Thanks for sharing the files!

Looks like the "malformed cvParam" in question can be found in the precursor/activation chain. Sage's parser attempts to read both an accession and a value from any cvParam nested in a precursor item. Checking the spec, it appears that value is actually optional, but examples in the document (and all recent mzML's I have seen) have empty values (e.g., "") rather than omitting the tag.

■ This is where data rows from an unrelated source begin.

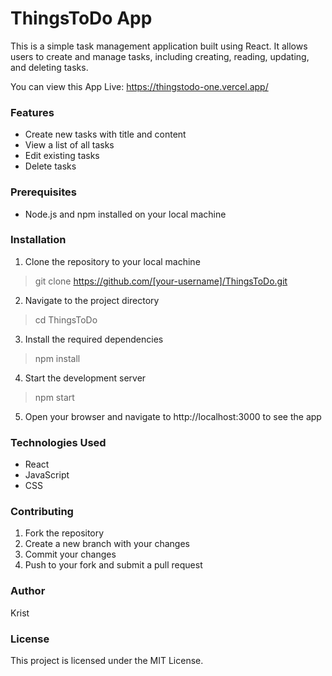 # ThingsToDo App

This is a simple task management application built using React. It allows users to create and manage tasks, including creating, reading, updating, and deleting tasks.

You can view this App Live: https://thingstodo-one.vercel.app/

### Features

+ Create new tasks with title and content
+ View a list of all tasks
+ Edit existing tasks
+ Delete tasks

### Prerequisites

+ Node.js and npm installed on your local machine

### Installation

1. Clone the repository to your local machine

> git clone https://github.com/[your-username]/ThingsToDo.git

2. Navigate to the project directory

> cd ThingsToDo

3. Install the required dependencies

> npm install

4. Start the development server

> npm start

5. Open your browser and navigate to http://localhost:3000 to see the app

### Technologies Used

+ React
+ JavaScript
+ CSS

### Contributing

1. Fork the repository
2. Create a new branch with your changes
3. Commit your changes
4. Push to your fork and submit a pull request

### Author
Krist

### License

This project is licensed under the MIT License.
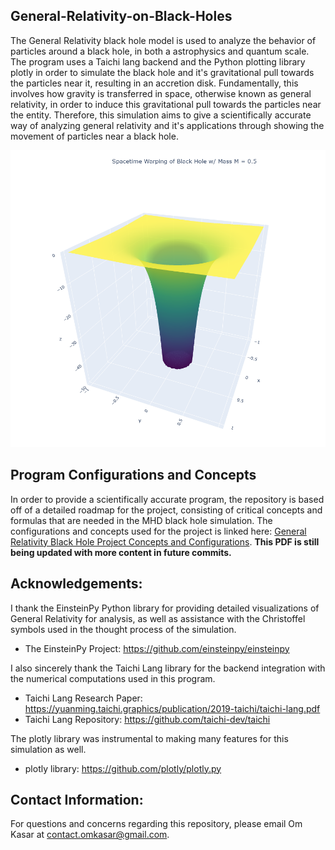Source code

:## General-Relativity-on-Black-Holes

The General Relativity black hole model is used to analyze the behavior of particles around a black hole, in both a astrophysics and quantum scale. The program uses a Taichi lang backend and the Python plotting library plotly in order to simulate the black hole and it's gravitational pull towards the particles near it, resulting in an accretion disk. Fundamentally, this involves how gravity is transferred in space, otherwise known as general relativity, in order to induce this gravitational pull towards the particles near the entity. Therefore, this simulation aims to give a scientifically accurate way of analyzing general relativity and it's applications through showing the movement of particles near a black hole.

![alt text](Spacetime-Warping-Black-Hole.png)

## Program Configurations and Concepts

In order to provide a scientifically accurate program, the repository is based off of a detailed roadmap for the project, consisting of critical concepts and formulas that are needed in the MHD black hole simulation. The configurations and concepts used for the project is linked here: [General Relativity Black Hole Project Concepts and Configurations](https://drive.google.com/file/d/1h41U-CFilZ9jexLTXPLW_PiRI_22rOOk/view?usp=sharing). **This PDF is still being updated with more content in future commits.**

## Acknowledgements:
I thank the EinsteinPy Python library for providing detailed visualizations of General Relativity for analysis, as well as assistance with the Christoffel symbols used in the thought process of the simulation.

- The EinsteinPy Project: https://github.com/einsteinpy/einsteinpy

I also sincerely thank the Taichi Lang library for the backend integration with the numerical computations used in this program.

- Taichi Lang Research Paper: https://yuanming.taichi.graphics/publication/2019-taichi/taichi-lang.pdf
- Taichi Lang Repository: https://github.com/taichi-dev/taichi

The plotly library was instrumental to making many features for this simulation as well.

- plotly library: https://github.com/plotly/plotly.py

## Contact Information:
For questions and concerns regarding this repository, please email Om Kasar at contact.omkasar@gmail.com.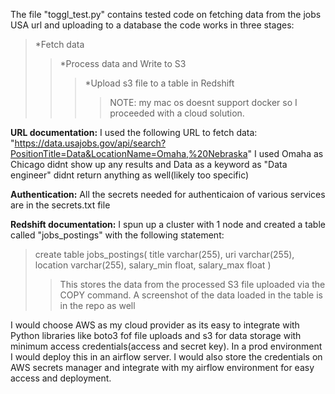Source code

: The file "toggl_test.py" contains tested code on fetching data from the jobs USA url and uploading to a database
the code works in three stages:
 >*Fetch data
 >>*Process data and Write to S3 
 >>>*Upload s3 file to a table in Redshift
>>>>NOTE: my mac os doesnt support docker so I proceeded with a cloud solution. 

**URL documentation:**
I used the following URL to fetch data:
"https://data.usajobs.gov/api/search?PositionTitle=Data&LocationName=Omaha,%20Nebraska"
I used Omaha as Chicago didnt show up any results and Data as a keyword as "Data engineer" didnt return anything as well(likely too specific)

**Authentication:**
All the secrets needed for authenticaion of various services are in the secrets.txt file

**Redshift documentation:**
I spun up a cluster with 1 node and created a table called "jobs_postings" with the following statement:
>create table jobs_postings(
  title varchar(255),
  uri varchar(255),
  location varchar(255),
  salary_min float,
  salary_max float
)
>>This stores the data from the processed S3 file uploaded via the COPY command. A screenshot of the data loaded in the table is in the repo as well

I would choose AWS as my cloud provider as its easy to integrate with Python libraries like boto3 fof file uploads and s3 for data storage with minimum access credentials(access and secret key). In a prod environment I would deploy this in an airflow server. 
I would also store the credentials on AWS secrets manager and integrate with my airflow environment for easy access and deployment.
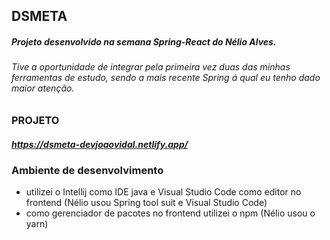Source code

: ## DSMETA
##### Projeto desenvolvido na semana Spring-React do Nélio Alves.
###### Tive a oportunidade de integrar pela primeira vez duas das minhas ferramentas de estudo, sendo a mais recente Spring á qual eu tenho dado maior atenção.

### PROJETO
##### https://dsmeta-devjoaovidal.netlify.app/

### Ambiente de desenvolvimento
- utilizei o Intellij como IDE java e Visual Studio Code como editor no frontend (Nélio usou Spring tool suit e Visual Studio Code)
- como gerenciador de pacotes no frontend utilizei o npm (Nélio usou o yarn)

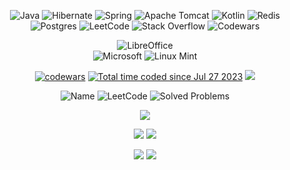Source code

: 

<div align="center">


 ![Java](https://img.shields.io/badge/java-%23ED8B00.svg?style=for-the-badge&logo=openjdk&logoColor=white)
  ![Hibernate](https://img.shields.io/badge/Hibernate-59666C?style=for-the-badge&logo=Hibernate&logoColor=white)
  ![Spring](https://img.shields.io/badge/spring-%236DB33F.svg?style=for-the-badge&logo=spring&logoColor=white)
  ![Apache Tomcat](https://img.shields.io/badge/apache%20tomcat-%23F8DC75.svg?style=for-the-badge&logo=apache-tomcat&logoColor=black)
  ![Kotlin](https://img.shields.io/badge/kotlin-%237F52FF.svg?style=for-the-badge&logo=kotlin&logoColor=white) 
  ![Redis](https://img.shields.io/badge/redis-%23DD0031.svg?style=for-the-badge&logo=redis&logoColor=white) <br>
  ![Postgres](https://img.shields.io/badge/postgres-%23316192.svg?style=for-the-badge&logo=postgresql&logoColor=white)
  ![LeetCode](https://img.shields.io/badge/LeetCode-000000?style=for-the-badge&logo=LeetCode&logoColor=#d16c06)
  ![Stack Overflow](https://img.shields.io/badge/-Stackoverflow-FE7A16?style=for-the-badge&logo=stack-overflow&logoColor=white)
  ![Codewars](https://img.shields.io/badge/Codewars-B1361E?style=for-the-badge&logo=codewars&logoColor=grey) 
 
  ![LibreOffice](https://img.shields.io/badge/LibreOffice-%2318A303?style=for-the-badge&logo=LibreOffice&logoColor=white) <br>
  ![Microsoft](https://img.shields.io/badge/Microsoft-0078D4?style=for-the-badge&logo=microsoft&logoColor=white)
  ![Linux Mint](https://img.shields.io/badge/Linux%20Mint-87CF3E?style=for-the-badge&logo=Linux%20Mint&logoColor=white)

  [![codewars](https://www.codewars.com/users/nic_kos/badges/small)](https://www.codewars.com/users/nic_kos) 
  <a href="https://wakatime.com/@567433f5-e2b1-444a-b9ed-57e3f66f0f93" ><img src="https://wakatime.com/badge/user/567433f5-e2b1-444a-b9ed-57e3f66f0f93.svg" alt="Total time coded since Jul 27 2023" /></a>
  ![](https://komarev.com/ghpvc/?username=Nicki-afk)

  ![Name](https://badges.peiyuan.ch/leetcode/nic_kos/name) 
  ![LeetCode](https://badges.peiyuan.ch/leetcode/nic_kos/ranking)
  ![Solved Problems](https://badges.peiyuan.ch/leetcode/nic_kos/solved?difficulty=all)



 
![](http://github-profile-summary-cards.vercel.app/api/cards/profile-details?username=Nicki-afk&theme=dracula)
 

![](http://github-profile-summary-cards.vercel.app/api/cards/repos-per-language?username=Nicki-afk&theme=dracula)
![](http://github-profile-summary-cards.vercel.app/api/cards/most-commit-language?username=Nicki-afk&theme=dracula)

![](http://github-profile-summary-cards.vercel.app/api/cards/stats?username=Nicki-afk&theme=dracula)
![](http://github-profile-summary-cards.vercel.app/api/cards/productive-time?username=Nicki-afk&theme=dracula&utcOffset=8)


</div>



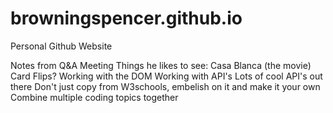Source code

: # browningspencer.github.io
Personal Github Website

Notes from Q&A Meeting
	Things he likes to see: 
	Casa Blanca (the movie)
	Card Flips?
	Working with the DOM
	Working with API's
	Lots of cool API's out there
	Don't just copy from W3schools, embelish on it and make it your own
	Combine multiple coding topics together
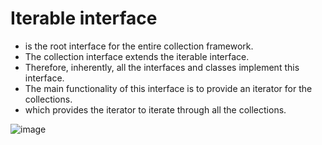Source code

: # Iterable interface

- is the root interface for the entire collection framework. 
- The collection interface extends the iterable interface. 
- Therefore, inherently, all the interfaces and classes implement this interface.
- The main functionality of this interface is to provide an iterator for the collections. 
- which provides the iterator to iterate through all the collections.

![image](https://github.com/YoussefGobran/Java-Collections/assets/132088403/ecea3133-8946-439d-936e-2b718ff258f6)

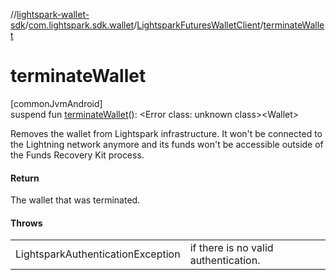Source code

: //[lightspark-wallet-sdk](../../../index.md)/[com.lightspark.sdk.wallet](../index.md)/[LightsparkFuturesWalletClient](index.md)/[terminateWallet](terminate-wallet.md)

# terminateWallet

[commonJvmAndroid]\
suspend fun [terminateWallet](terminate-wallet.md)(): &lt;Error class: unknown class&gt;&lt;Wallet&gt;

Removes the wallet from Lightspark infrastructure. It won't be connected to the Lightning network anymore and its funds won't be accessible outside of the Funds Recovery Kit process.

#### Return

The wallet that was terminated.

#### Throws

| | |
|---|---|
| LightsparkAuthenticationException | if there is no valid authentication. |
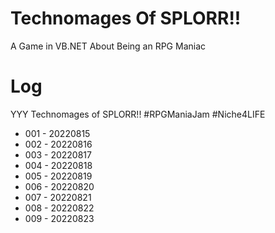 # Technomages Of SPLORR!!

A Game in VB.NET About Being an RPG Maniac

# Log

YYY Technomages of SPLORR!! #RPGManiaJam  #Niche4LIFE

* 001 - 20220815
* 002 - 20220816
* 003 - 20220817
* 004 - 20220818
* 005 - 20220819
* 006 - 20220820
* 007 - 20220821
* 008 - 20220822
* 009 - 20220823
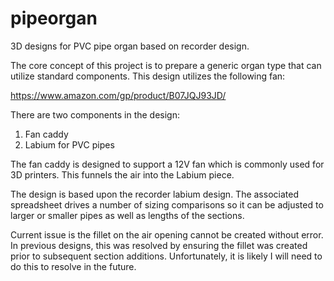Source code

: # pipeorgan
3D designs for PVC pipe organ based on recorder design. 

The core concept of this project is to prepare a generic organ type that can utilize standard components.  This design utilizes the following fan:

https://www.amazon.com/gp/product/B07JQJ93JD/

There are two components in the design:  

1. Fan caddy
2. Labium for PVC pipes

The fan caddy is designed to support a 12V fan which is commonly used for 3D printers.  This funnels the air into the Labium piece.

The design is based upon the recorder labium design.  The associated spreadsheet drives a number of sizing comparisons so it can be adjusted to larger or smaller pipes as well as lengths of the sections.

Current issue is the fillet on the air opening cannot be created without error.  In previous designs, this was resolved by ensuring the fillet was created prior to subsequent section additions.  Unfortunately, it is likely I will need to do this to resolve in the future.

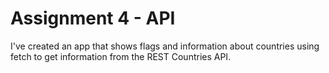 # Assignment 4 - API 

I've created an app that shows flags and information about countries using fetch to get information from the REST Countries API.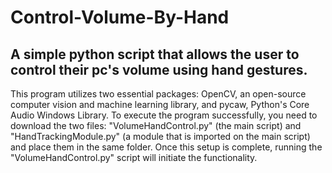 # Control-Volume-By-Hand
## A simple python script that allows the user to control their pc's volume using hand gestures.

This program utilizes two essential packages: OpenCV, an open-source computer vision and machine learning library, and pycaw, Python's Core Audio Windows Library. To execute the program successfully, you need to download the two files: "VolumeHandControl.py" (the main script) and "HandTrackingModule.py" (a module that is imported on the main script) and place them in the same folder. Once this setup is complete, running the "VolumeHandControl.py" script will initiate the functionality.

"Malformed" (but actually compliant) item in question:

<cvParam cvRef="MS" accession="MS:1000133" name="collision-induced dissociation" />

Example from the test mzML in this repo:

<cvParam cvRef="MS" accession="MS:1000422" name="beam-type collision-induced dissociation" value=""/>

I will fix the parser and do some tests, then drop a new release.

lazear commented 1 year ago

OK, just put a new release, should fix this issue!